Risky Behavior In Teens
Dr. Laurence Steinberg, an internationally recognized researcher has published research comparing differences with adolescents who know their peers are watching and when they are not in the presence of peers. What he has found is that they will take greater risks and that there is an activation of the brain areas associated with reward. The hypothesis is that in the presence of peers adolescents may focus on the potential rewards of decisions, relative to the potential costs and that this might lead to them making riskier choices.
This research may highlight what we have intuitively known about the powerful influence of peers and the way in which judgment is impacted potentially leading to greater risk. With the advent of fMRI’s researchers like Dr. Steinberg are helping us concretely understand the way the adolescent brain directs behavior. Adolescents find themselves in situations where reward seeking is aroused and yet they do not have the ability to put the brakes on. Education is important but it alone is not sufficient to stop a teen from engaging in risky behavior. He cites driving as an example. Teens driving with other teens in the car are more likely to have a crash while that is not true for adults. Some states have moved to graduated licenses until they reach a certain age or number of hours. This policy eliminates the impact of peers and the inclination toward novelty seeking, sensation seeking, and reward seeking arousal.
Ending An Epidemic
Millions of teens are in abusive relationships yet parents are often the last to know. A recent survey done by the CDC indicated that 1 in 11 high school students had been the victim of physical dating violence in the past year. One in 5 report they have been hit, slapped or pushed by a partner and almost a third say they have been involved in an emotionally abusive relationship. The lack of awareness and understanding allows the abusive behavior to not be taken seriously and can sometimes even be viewed as teenage silliness. Some states have begun to pass legislation that mandates policy about partner violence including education and prevention.
We must teach children and teens what it means to have healthy relationships, free from harassment, fear and abuse.

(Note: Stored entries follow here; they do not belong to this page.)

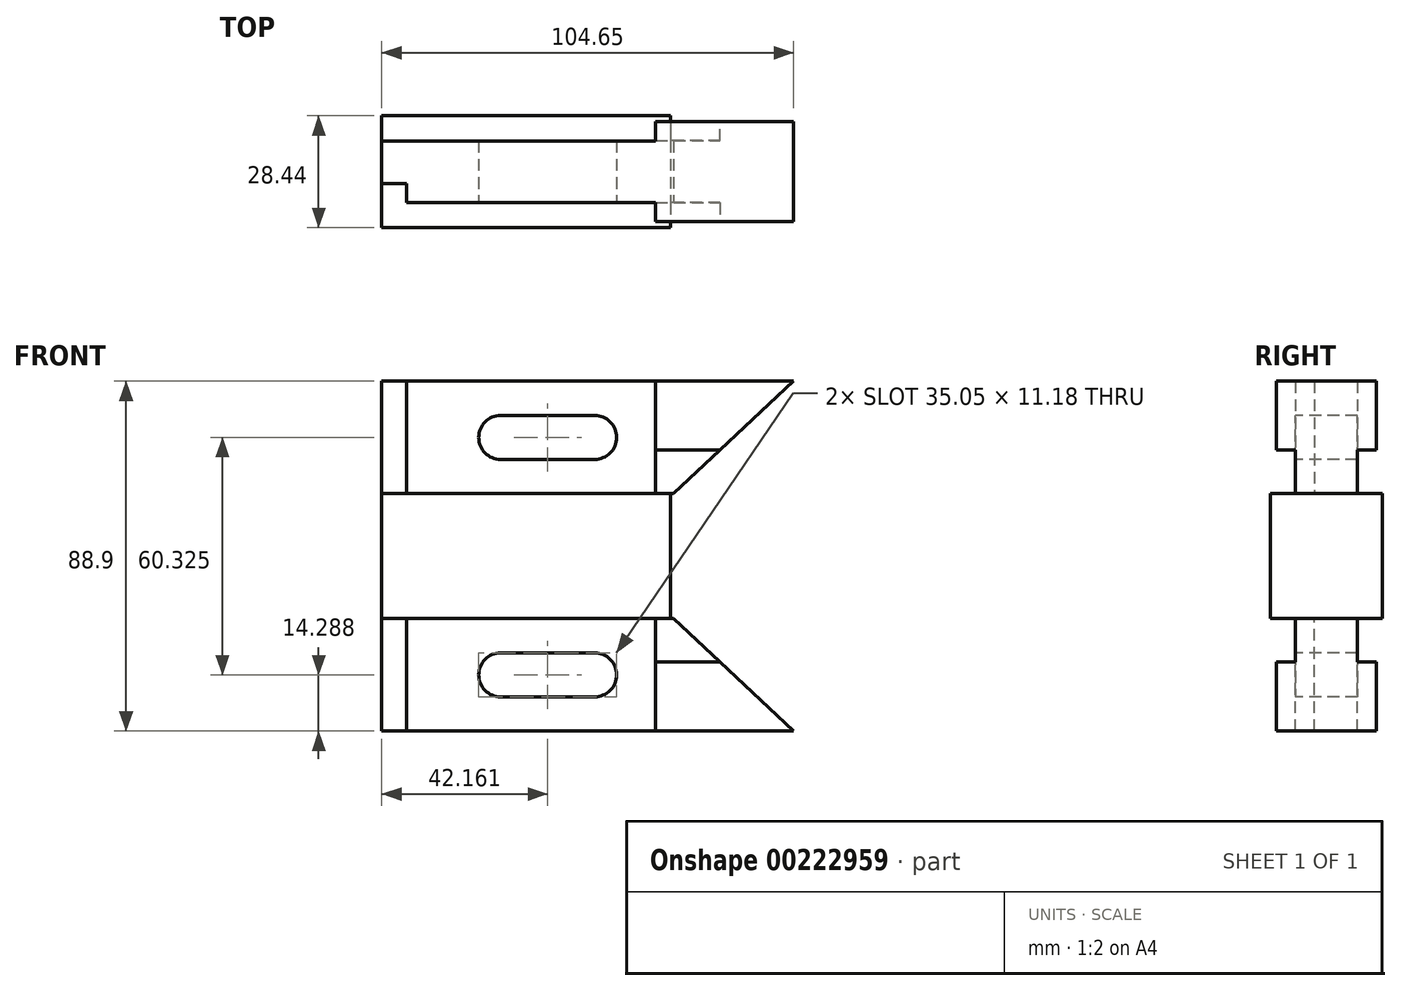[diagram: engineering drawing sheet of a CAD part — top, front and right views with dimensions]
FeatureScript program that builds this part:
annotation { "Feature Type Name" : "Feature", "Feature Type Description" : "" }
export const myFeature = defineFeature(function(context is Context, id is Id, definition is map)
    precondition{}
    {
        {
            var Q0;
            Q0=qCreatedBy(makeId("Front.planeOp"),FACE);
            var sketch = newSketch(context, id + "F0", { "sketchPlane" : qUnion([Q0])});
            skLineSegment(sketch, "E0.bottom", {"start": v(36.7, -15.88) * mm, "end": v(-36.7, -15.88) * mm});
            skLineSegment(sketch, "E0.top", {"start": v(36.7, 15.88) * mm, "end": v(-36.7, 15.88) * mm});
            skLineSegment(sketch, "E0.left", {"start": v(36.7, -15.88) * mm, "end": v(36.7, 15.88) * mm});
            skLineSegment(sketch, "E0.right", {"start": v(-36.7, -15.88) * mm, "end": v(-36.7, 15.88) * mm});
            skPoint(sketch, "E0.middle", {"position": v(0, 0) * mm});
            skSolve(sketch);
        }
        {
            var Q0;
            Q0 = qSketchRegion(id + "F0", true);
            extrude(context, id + "F1", {"entities" : qUnion([Q0]), "endBound" : BoundingType.SYMMETRIC, "oppositeDirection" : true, "depth" : 28.45 * mm});
        }
        {
            var Q0;
            Q0=makeQuery(id+"F1.opExtrude","SWEPT_FACE",FACE,{"disambiguationData":[OSD([sQuery(id+"F0.wireOp",EDGE,"E0.top")])]});
            var sketch = newSketch(context, id + "F2", { "sketchPlane" : qUnion([Q0])});
            skLineSegment(sketch, "E1", {"start": v(-36.7, -3.05) * mm, "end": v(-30.35, -3.05) * mm});
            skLineSegment(sketch, "E2", {"start": v(-30.35, -3.05) * mm, "end": v(-30.35, -7.85) * mm});
            skLineSegment(sketch, "E3", {"start": v(-36.7, 7.85) * mm, "end": v(32.9, 7.85) * mm});
            skLineSegment(sketch, "E4", {"start": v(-30.35, -7.85) * mm, "end": v(32.9, -7.85) * mm});
            skLineSegment(sketch, "E5", {"start": v(-36.7, -3.05) * mm, "end": v(-36.7, 7.85) * mm});
            skLineSegment(sketch, "E6", {"start": v(32.9, 7.85) * mm, "end": v(32.9, 12.7) * mm});
            skLineSegment(sketch, "E7", {"start": v(32.9, -7.85) * mm, "end": v(32.9, -12.7) * mm});
            skLineSegment(sketch, "E8", {"start": v(32.9, 12.7) * mm, "end": v(67.95, 12.7) * mm});
            skLineSegment(sketch, "E9", {"start": v(32.9, -12.7) * mm, "end": v(67.95, -12.7) * mm});
            skLineSegment(sketch, "E10", {"start": v(67.95, -12.7) * mm, "end": v(67.95, 12.7) * mm});
            skSolve(sketch);
        }
        {
            var Q0;
            Q0 = qSketchRegion(id + "F2", true);
            extrude(context, id + "F3", {"entities" : qUnion([Q0]), "operationType" : NewBodyOperationType.ADD, "depth" : 28.57 * mm});
        }
        {
            var Q0;
            Q0=makeQuery(id+"F3.opExtrude","SWEPT_FACE",FACE,{"disambiguationData":[OSD([sQuery(id+"F2.wireOp",EDGE,"E9")])]});
            var sketch = newSketch(context, id + "F4", { "sketchPlane" : qUnion([Q0])});
            skLineSegment(sketch, "E11", {"start": v(37.47, 15.88) * mm, "end": v(67.95, 44.45) * mm});
            skLineSegment(sketch, "E12", {"start": v(37.47, 15.88) * mm, "end": v(67.95, 15.88) * mm});
            skLineSegment(sketch, "E13", {"start": v(67.95, 15.88) * mm, "end": v(67.95, 44.45) * mm});
            skSolve(sketch);
        }
        {
            var Q0;
            Q0=makeQuery(id+"F4.imprint","IMPRINT",FACE,{"disambiguationData":[TD([[makeQuery(id+"F4.imprint","IMPRINT",EDGE,{"derivedFrom":sQuery(id+"F4.wireOp",EDGE,"E11")}),-1.0]])]});
            extrude(context, id + "F5", {"entities" : qUnion([Q0]), "operationType" : NewBodyOperationType.REMOVE, "oppositeDirection" : true, "depth" : 25.4 * mm});
        }
        {
            var Q0;
            Q0=makeQuery(id+"F1.opExtrude","SWEPT_BODY",BODY,{"disambiguationData":[OSD([sQuery(id+"F0.wireOp",EDGE,"E0.bottom"),sQuery(id+"F0.wireOp",EDGE,"E0.top"),sQuery(id+"F0.wireOp",EDGE,"E0.left"),sQuery(id+"F0.wireOp",EDGE,"E0.right")])]});
            var Q1;
            Q1=qCreatedBy(makeId("Top.planeOp"),FACE);
            mirror(context, id + "F6", {"operationType" : NewBodyOperationType.ADD, "entities" : qUnion([Q0]), "mirrorPlane" : qUnion([Q1])});
        }
        {
            var Q0;
            Q0=qCreatedBy(makeId("Front.planeOp"),FACE);
            var sketch = newSketch(context, id + "F7", { "sketchPlane" : qUnion([Q0])});
            skLineSegment(sketch, "E14", {"start": v(-36.7, -30.16) * mm, "end": v(-12.07, -30.16) * mm});
            skLineSegment(sketch, "E15", {"start": v(-12.07, -30.16) * mm, "end": v(22.99, -30.16) * mm});
            skArc(sketch, "E16", {"start": v(-6.48, -24.57) * mm, "mid": v(-12.07, -30.16) * mm, "end": v(-6.48, -35.75) * mm});
            skArc(sketch, "E17.MirrorCS", {"start": v(17.4, -24.57) * mm, "mid": v(22.99, -30.16) * mm, "end": v(17.4, -35.75) * mm});
            skLineSegment(sketch, "E18", {"start": v(-6.48, -24.57) * mm, "end": v(17.4, -24.57) * mm});
            skLineSegment(sketch, "E19", {"start": v(-6.48, -35.75) * mm, "end": v(17.4, -35.75) * mm});
            skLineSegment(sketch, "E20.MirrorCS", {"start": v(-6.48, 24.57) * mm, "end": v(17.4, 24.57) * mm});
            skArc(sketch, "E21.MirrorCS", {"start": v(-6.48, 24.57) * mm, "mid": v(-12.07, 30.16) * mm, "end": v(-6.48, 35.75) * mm});
            skArc(sketch, "E22.MirrorCS", {"start": v(17.4, 24.57) * mm, "mid": v(22.99, 30.16) * mm, "end": v(17.4, 35.75) * mm});
            skLineSegment(sketch, "E23.MirrorCS", {"start": v(-6.48, 35.75) * mm, "end": v(17.4, 35.75) * mm});
            skSolve(sketch);
        }
        {
            var Q0;
            Q0 = qSketchRegion(id + "F7", true);
            extrude(context, id + "F8", {"entities" : qUnion([Q0]), "operationType" : NewBodyOperationType.REMOVE, "endBound" : BoundingType.SYMMETRIC, "oppositeDirection" : true, "depth" : 25.4 * mm});
        }
        {
            var Q0;
            Q0=makeQuery(id+"F6.opPattern","COPY",FACE,{"derivedFrom":makeQuery(id+"F3.opExtrude","SWEPT_FACE",FACE,{"disambiguationData":[OSD([sQuery(id+"F2.wireOp",EDGE,"E9")])]}),"instanceName":"1"});
            var sketch = newSketch(context, id + "F9", { "sketchPlane" : qUnion([Q0])});
            skLineSegment(sketch, "E24", {"start": v(32.9, -44.45) * mm, "end": v(32.9, -26.92) * mm});
            skLineSegment(sketch, "E25", {"start": v(32.9, -26.92) * mm, "end": v(49.25, -26.92) * mm});
            skLineSegment(sketch, "E26", {"start": v(49.25, -26.92) * mm, "end": v(37.47, -15.88) * mm});
            skLineSegment(sketch, "E27", {"start": v(37.47, -15.88) * mm, "end": v(32.9, -15.88) * mm});
            skLineSegment(sketch, "E28", {"start": v(32.9, -15.88) * mm, "end": v(32.9, -26.92) * mm});
            skLineSegment(sketch, "E29.MirrorCS", {"start": v(49.25, 26.92) * mm, "end": v(37.47, 15.88) * mm});
            skLineSegment(sketch, "E30.MirrorCS", {"start": v(37.47, 15.88) * mm, "end": v(32.9, 15.88) * mm});
            skLineSegment(sketch, "E31.MirrorCS", {"start": v(32.9, 15.88) * mm, "end": v(32.9, 26.92) * mm});
            skLineSegment(sketch, "E32.MirrorCS", {"start": v(32.9, 26.92) * mm, "end": v(49.25, 26.92) * mm});
            skSolve(sketch);
        }
        {
            var Q0;
            Q0 = qSketchRegion(id + "F9", true);
            extrude(context, id + "F10", {"entities" : qUnion([Q0]), "operationType" : NewBodyOperationType.REMOVE, "oppositeDirection" : true, "depth" : 4.83 * mm});
        }
        {
            var Q0;
            Q0=makeQuery(id+"F6.opPattern","COPY",FACE,{"derivedFrom":makeQuery(id+"F3.opExtrude","SWEPT_FACE",FACE,{"disambiguationData":[OSD([sQuery(id+"F2.wireOp",EDGE,"E8")])]}),"instanceName":"1"});
            var sketch = newSketch(context, id + "F11", { "sketchPlane" : qUnion([Q0])});
            skLineSegment(sketch, "E33", {"start": v(-32.9, -44.45) * mm, "end": v(-32.9, -26.92) * mm});
            skLineSegment(sketch, "E34", {"start": v(-32.9, -26.92) * mm, "end": v(-49.25, -26.92) * mm});
            skLineSegment(sketch, "E35", {"start": v(-36.7, -15.88) * mm, "end": v(-32.9, -15.88) * mm});
            skLineSegment(sketch, "E36", {"start": v(-32.9, -15.88) * mm, "end": v(-32.9, -26.92) * mm});
            skLineSegment(sketch, "E37.MirrorCS", {"start": v(-36.7, 15.88) * mm, "end": v(-32.9, 15.88) * mm});
            skLineSegment(sketch, "E38", {"start": v(-49.25, -26.92) * mm, "end": v(-37.47, -15.88) * mm});
            skLineSegment(sketch, "E39", {"start": v(-37.47, -15.88) * mm, "end": v(-36.7, -15.88) * mm});
            skLineSegment(sketch, "E40.MirrorCS", {"start": v(-49.25, 26.92) * mm, "end": v(-37.47, 15.88) * mm});
            skLineSegment(sketch, "E41.MirrorCS", {"start": v(-37.47, 15.88) * mm, "end": v(-36.7, 15.88) * mm});
            skLineSegment(sketch, "E42.MirrorCS", {"start": v(-32.9, 15.88) * mm, "end": v(-32.9, 26.92) * mm});
            skLineSegment(sketch, "E43.MirrorCS", {"start": v(-32.9, 26.92) * mm, "end": v(-49.25, 26.92) * mm});
            skSolve(sketch);
        }
        {
            var Q0;
            Q0 = qSketchRegion(id + "F11", true);
            extrude(context, id + "F12", {"entities" : qUnion([Q0]), "operationType" : NewBodyOperationType.REMOVE, "oppositeDirection" : true, "depth" : 4.83 * mm});
        }
    });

The CDC report found that teens who have been the victim of dating violence were more likely to have sex, binge drink get into fights and attempt suicide. Dating violence can tip off a cascade of negative health consequences. We know that prevention can work and encourage a proactive approach. Prom season and the accompanying increase in dates and drinking offer a perfect time to raise awareness. This responsibility is with schools, parents, clergy and all influential adults. A card outlining 10 signs of abusive relationships and four steps for creating a safety plan and a 24 hour toll-free helpline is available from www.jenniferann.org.
Easing Pediatric Pain: Acute or Chronic
The ABC’s in medicine of airway, breathing and circulation are now being added to with DEF, reduce distress, promote emotional support and remember the family. Dr. Ann Kazak of Children’s Hospital Philadelphia has developed evidence based tools which can be used when children face painful procedures, hospital visits or other potential sources of medical traumatic stress. They are available at www.healthcaretoolbox.org. Included in the web site are hand-outs for children and parents on coping with illness, injury, hospitalization, instruments for assessing pain, stress, coping and psychosocial support, educational materials for health care professionals including a pocket card for assessing patients’ needs after injuries and a pocket card with brief screening and intervention recommendations. By helping children and families with pain and possible trauma future health care needs and procedures can be approached with less anticipatory anxiety.